Ginoza moved his hand to Kogami's head, combing his fingers through Kogami's hair. Kogami hadn't always reacted well to even Ginoza's touch, but he always liked that.

Kogami shifted again, and for a minute, Ginoza thought he was waking up and squirming closer to Ginoza's touch. Ginoza kept stroking Kogami's hair, and it wasn't until his book fell to the floor with a crash that he realized something was wrong.

Startled by the noise, Ginoza looked down. Kogami twisted away from him, curling into a loose ball. It was something Ginoza had seen before, after years of sharing a bed with Kogami. He was having a nightmare.

Ginoza hovered on the edge of a decision, wondering if it was better to wake his husband or to let him sleep. Kogami had always been prone to nightmares, and they got worse in periods of poor sleep. After a bad one, Kogami was apt to forgo sleep entirely, instead wandering around the house trying to distract himself into forgetfulness.

But that was if he woke up. If he was exhausted enough, he slept through the dream, waking up the next morning with no more than a vague, unsettling memory.

Kogami was certainly exhausted now. Ginoza hesitated, fingers still at the edge of Kogami's hair, until another violent jerk twisted Kogami away from him entirely.

"Gino," Kogami whispered, so softly Ginoza almost missed it. His face had turned pale and drawn. "Please don't…."

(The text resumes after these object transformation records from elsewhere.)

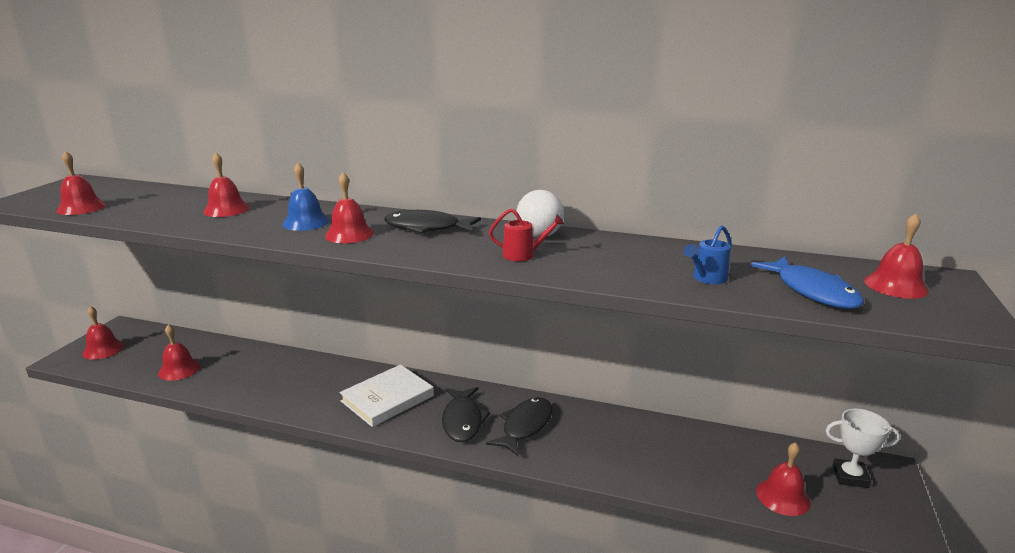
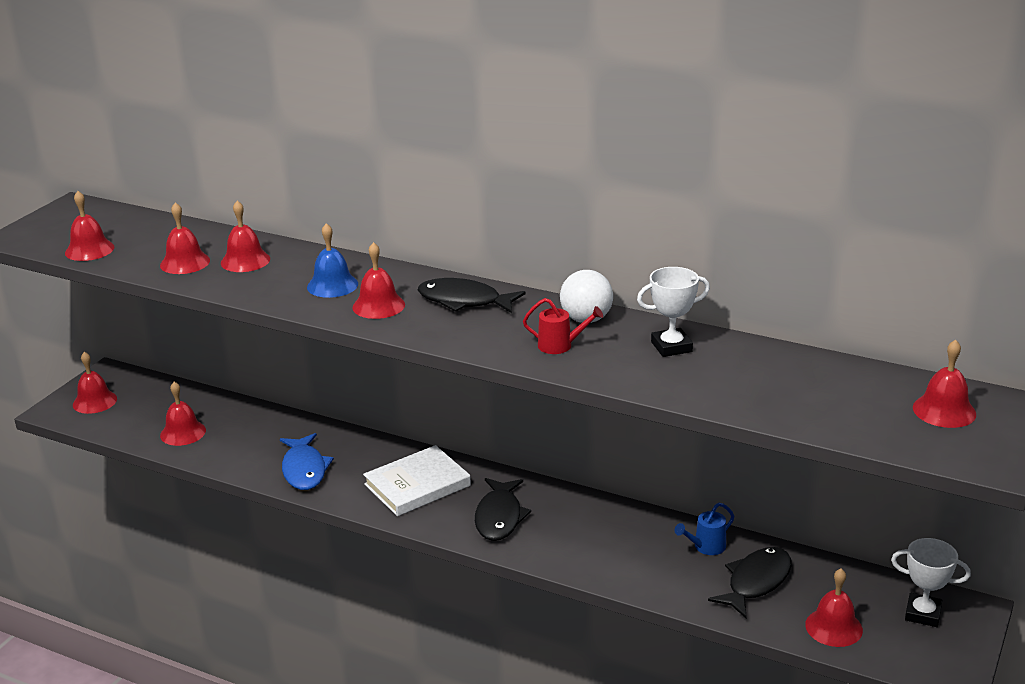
camera: 10 degrees right, 5 degrees up
black fish [486,397,553,456] -> black fish moved to [708,547,791,618]
blue watering can [683,225,732,284] -> blue watering can moved to [675,503,734,555]
blue fish [750,256,864,309] -> blue fish moved to [280,433,334,490]
none -> red bell [160,202,210,274]
none -> white trophy [637,267,710,357]

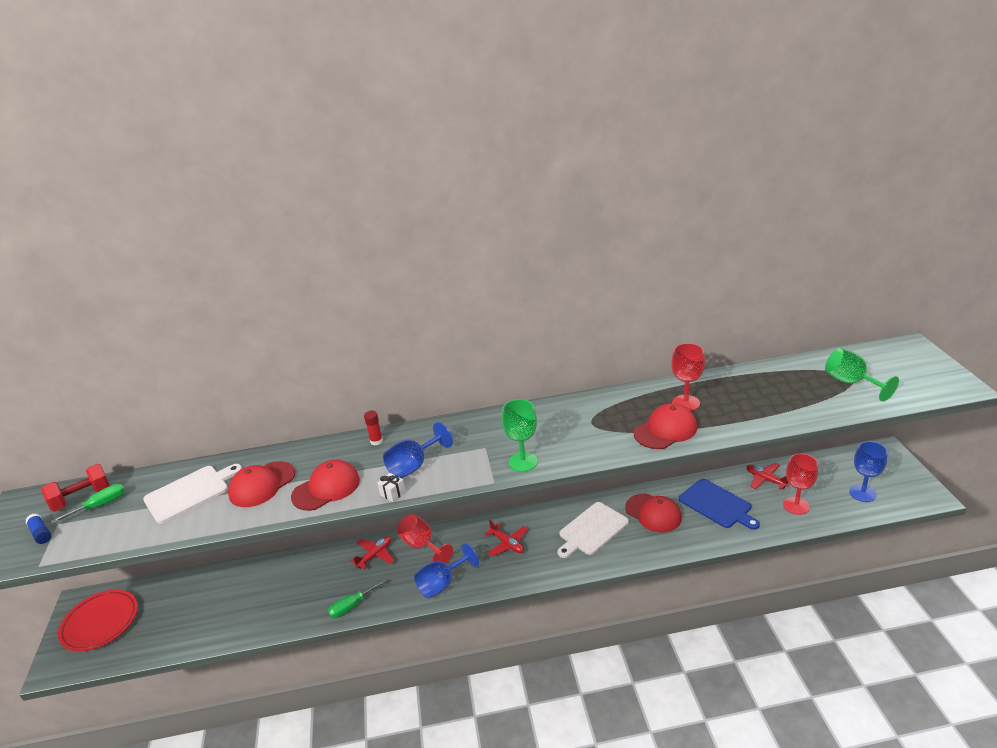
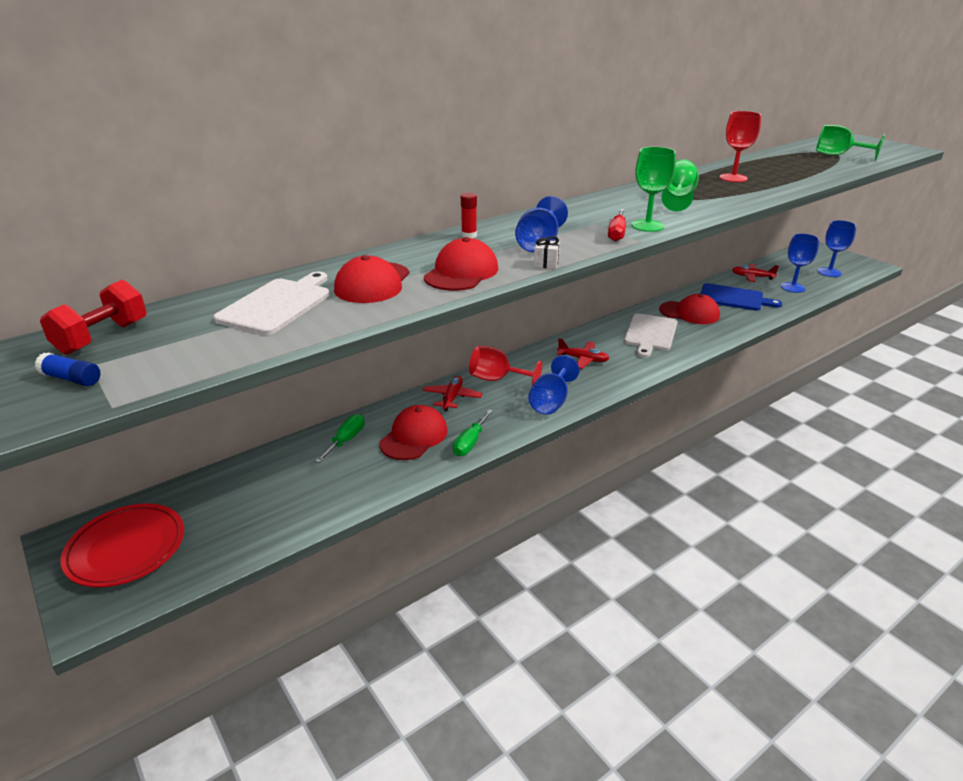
camera: 30 degrees left, 0 degrees up
green screwdriver [51,484,125,524] -> green screwdriver moved to [315,414,365,463]
red cap [634,403,697,449] -> red cap moved to [379,405,448,460]
red goblet [783,453,818,515] -> blue goblet [781,233,819,293]
none -> red screwdriver [608,209,626,241]
none -> green goblet [662,159,699,212]

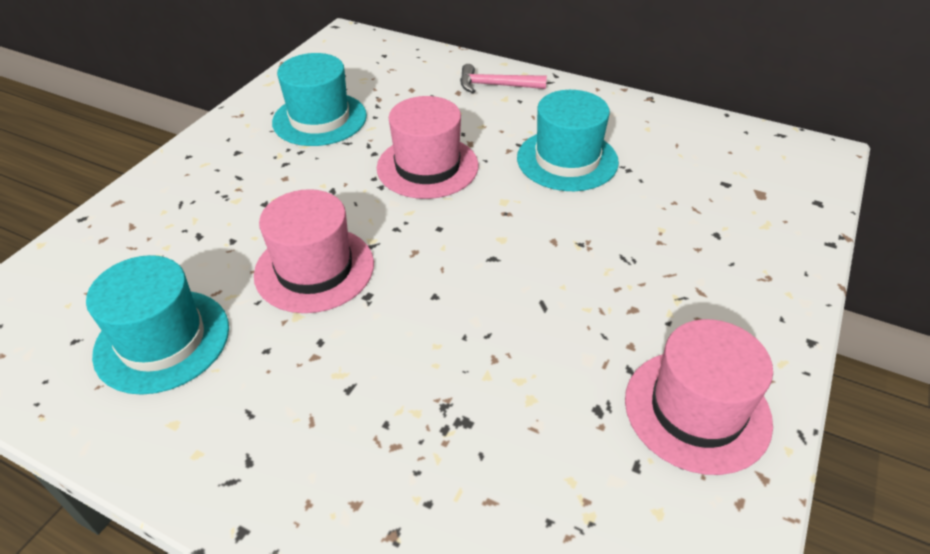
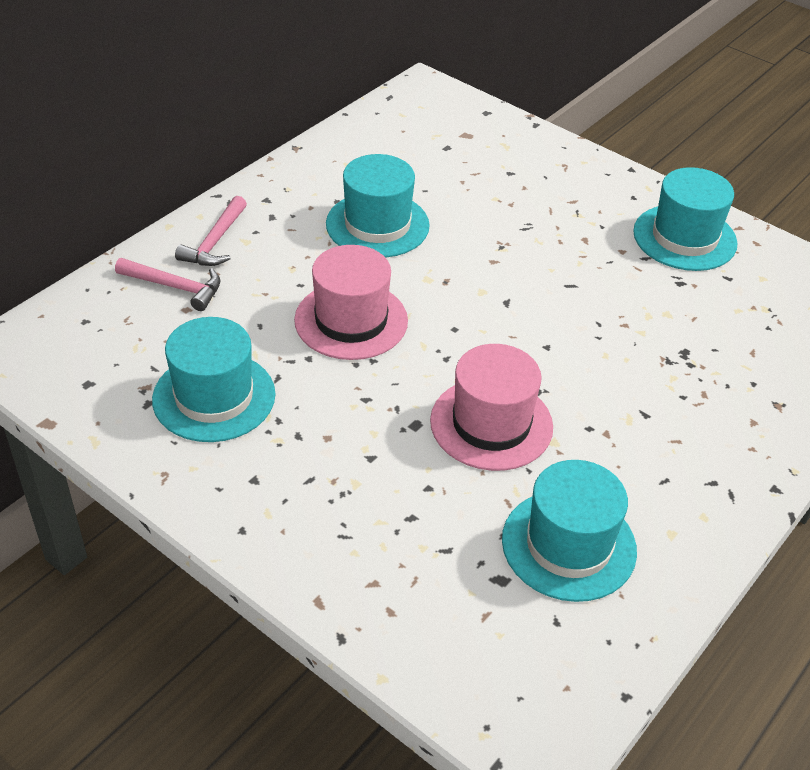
camera: 80 degrees left, 0 degrees up
pink hat [625,319,773,475] -> turquoise hat [633,167,737,271]
none -> pink hammer [115,258,220,311]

The end of his sentence was lost as he fell back into the dream, but that was enough for Ginoza. Kogami had endured an unimaginable amount to get Ginoza back, and it was Ginoza's turn to protect him now. Lost sleep was one thing, but Ginoza couldn't - wouldn't - sit by and let Kogami dream about losing him all over again.

"Shinya," Ginoza said gently, reaching out and taking hold of Kogami's shoulder. He shook it, once. "Shinya, wake up."

Kogami shot awake, slower than usual but still so violently that Ginoza almost started back. He propped himself up in the bed, staring around with confused, sleep-hazed eyes.

"Where-"

The remnants of the nightmare hung around his voice, and Ginoza winced at the emotion there. He reached out, gliding his fingers softly against Kogami's cheek. Kogami relaxed into the touch, pulling a little closer to Ginoza.

It took most of the strength Ginoza had worked back to pull Kogami into his arms, but it was worth it. Kogami's head lay on his chest, and Ginoza could feel him breathing shakily as he regained control.

"It's okay," Ginoza told him. "I'm not going anywhere."